[EXTRAIT À LIRE]

C'est au premier abord une excellente nouvelle, de nature à rassurer les milliers d'entreprises qui naviguent dans le brouillard depuis deux ans et l'annulation spectaculaire du Privacy Shield, l'accord qui régissait les transferts de données transatlantiques. Vendredi 25 mars au soir, Washington et Bruxelles ont annoncé, à la surprise générale, avoir enfin trouvé une solution, sous la forme d'un nouvel accord de principe.
Sur le papier, c'est une avancée majeure tant ces échanges de données sont cruciaux pour l'économie numérique. Effectivement, les entreprises américaines qui ont des utilisateurs en Europe, et inversement, ou les sous-traitants européens d'entreprises américaines, doivent pouvoir transférer des données de l'autre côté de l'Atlantique pour pouvoir fournir de manière efficiente leur service. Si les géants américains du numérique sont les premiers concernés, cette situation touche environ 5.000 entreprises, y compris européennes.
Les précédents cadres annulés à cause de l'espionnage américain
Pourquoi, alors, ne pas se réjouir de cette annonce qui pourrait mettre fin à deux ans d'insécurité juridique ? Tout simplement car la situation était bloquée pour une bonne raison : le Privacy Shield a été annulé en 2020 car la Cour de justice européenne a estimé qu'il n'était pas conforme au Règlement européen sur la protection des données (RGPD). Avant lui, le précédent cadre, le Safe Harbor, avait connu le même sort en 2015, deux ans après les révélations de l'activiste Edward Snowden sur l'espionnage de masse réalisé par les Etats-Unis en Europe.
"Selon la CJUE, la surveillance opérée par les services de renseignement américains sur les données personnelles des Européens est excessive, insuffisamment encadrée, et sans possibilité réelle de recours", expliquent Ariane Mole et Willy Mikalef, avocats spécialisés dans la protection des données au sein du cabinet Bird & Bird.

[/EXTRAIT À LIRE]
[DONNÉES CI-DESSOUS]

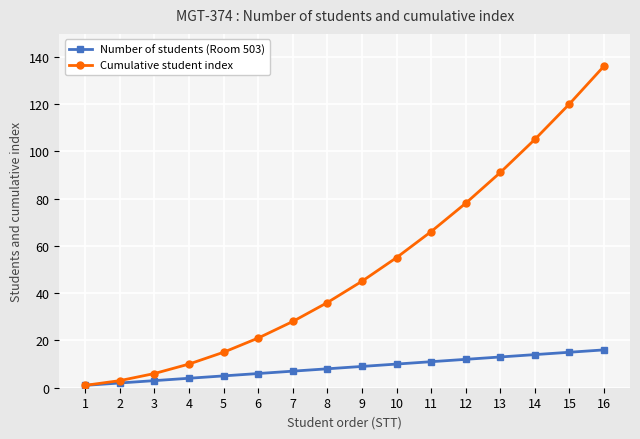

Rank the series at 8 from lowest to highest value.

Number of students (Room 503), Cumulative student index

[/DONNÉES CI-DESSOUS]

#### [CONSIGNE]
Relevez toutes les personnes désignées par leur nom dans l'extrait sur les transferts de données transatlantiques.

#### [RÉPONSE]
Edward Snowden, Ariane Mole, Willy Mikalef